## ZADANIE DO WYKONANIA
Ile strzałów oddała Legia w pierwszych pięciu minutach meczu według relacji ze spotkania z Wisłą Płock?

## PODANY TEKST
▬▬▬
Strategia Legii w meczach z drużynami, które przy Łazienkowskiej – użyjmy mocnego eufemizmu – nie są faworytami, jest od kilku tygodni znana i szeroko doceniana. Można sprowadzić ją do starego sportowego porzekadła: masz frajera, to go duś. Wisła Płock doskonale o tym wiedziała, zwłaszcza po pierwszych pięciu minutach meczu, po których Legia zdołała oddać już pięć strzałów. I trzeba Wiśle Płock oddać, że nie dała się sprowadzić do roli frajera i mimo ogromnej przewagi gospodarzy, uniknęła kompromitacji.
Tempo, jakie zaproponowali legioniści w pierwszej połowie, u niektórych piłkarzy z Płocka mogło rozsadzać sporttestery. Przez pierwsze dwa kwadranse pojawili się oni z piłką na połowie Legii może ze dwa razy. Jedyne, co mieli przed oczami, to konsekwentna obrona, skracanie wolnych przestrzeni, wzajemna asekuracja. I wychodziło to nawet całkiem nieźle, ale gdy co chwilę przyjmujesz kolejny napór, w końcu musisz pęknąć. I takim sposobem…
a) Karbownik dynamicznym zejściem do środka rozbujał akcję, oddał piłkę do Kante, ten zagrał z pierwszej do Niezgody, któremu pozostało tylko wykończyć. 1:0.
b) Niezgoda został wypuszczony sam na sam, jego akcja trochę straciła na tempie, ale od czego ma się wszędobylskiego Kante – ten pognał za akcją, dostał od kolegi piłkę i przyłożył sprzed pola karnego. 2:0.
Gra dwóch napastników Legii to bez wątpienia wydarzenie dzisiejszego meczu. Podczas trwającej od kilku tygodni dyskusji pt. “Niezgoda czy Kante”, dziś otrzymaliśmy kolejny, całkiem mocny wariant – a może Niezgoda i Kante? Współpraca obu panów układała się bardzo dobrze, co zresztą widać po dwóch pierwszym bramkach. Więcej konkretów było po stronie Niezgody, który dołożył jeszcze bramkę na 3:1, z kolei grający bardziej jako podwieszony napastnik Kante znacznie więcej pracował przy budowaniu akcji. W ten sposób obaj uwypuklili swoje atuty – Gwinejczyk uprawiał szeroko pojętą grę dla drużyny, a Niezgoda mógł skupić się na wykańczaniu akcji. Niejeden (każdy?) trener zazdrości Vukoviciowi wyboru na pozycji numer dziesięć – przecież w odwodzie jeszcze jest jeszcze nie tylko Luquinhas, którego jak dziś można przywrócić na skrzydło, ale i Gwilia.
▬▬▬
## ZAPISANE DANE
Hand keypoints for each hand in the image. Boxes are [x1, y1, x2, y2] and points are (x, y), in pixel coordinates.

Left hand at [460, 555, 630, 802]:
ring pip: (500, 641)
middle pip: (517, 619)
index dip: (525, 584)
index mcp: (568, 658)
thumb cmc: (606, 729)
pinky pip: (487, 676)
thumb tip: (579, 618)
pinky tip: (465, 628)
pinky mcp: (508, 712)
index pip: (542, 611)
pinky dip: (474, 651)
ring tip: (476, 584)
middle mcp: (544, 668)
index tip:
▬▬▬
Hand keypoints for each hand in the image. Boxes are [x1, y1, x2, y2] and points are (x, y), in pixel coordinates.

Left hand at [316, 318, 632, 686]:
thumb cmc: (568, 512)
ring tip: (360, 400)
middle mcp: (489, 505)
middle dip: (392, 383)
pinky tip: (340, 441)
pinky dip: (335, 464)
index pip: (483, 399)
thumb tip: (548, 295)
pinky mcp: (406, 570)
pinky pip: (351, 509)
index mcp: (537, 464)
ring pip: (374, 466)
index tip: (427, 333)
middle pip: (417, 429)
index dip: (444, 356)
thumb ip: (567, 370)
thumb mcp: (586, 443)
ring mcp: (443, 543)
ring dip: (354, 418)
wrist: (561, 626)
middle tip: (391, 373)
▬▬▬
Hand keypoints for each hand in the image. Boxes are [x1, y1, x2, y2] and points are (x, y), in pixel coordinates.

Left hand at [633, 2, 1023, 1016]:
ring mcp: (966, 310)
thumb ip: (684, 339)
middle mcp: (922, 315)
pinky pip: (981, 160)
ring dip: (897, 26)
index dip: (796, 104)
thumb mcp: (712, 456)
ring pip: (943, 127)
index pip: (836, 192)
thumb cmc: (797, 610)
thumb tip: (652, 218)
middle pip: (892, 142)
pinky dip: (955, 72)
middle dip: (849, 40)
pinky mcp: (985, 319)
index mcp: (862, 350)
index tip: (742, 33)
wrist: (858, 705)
▬▬▬
## ODPOWIEDŹ NA ZADANIE
Pięć strzałów.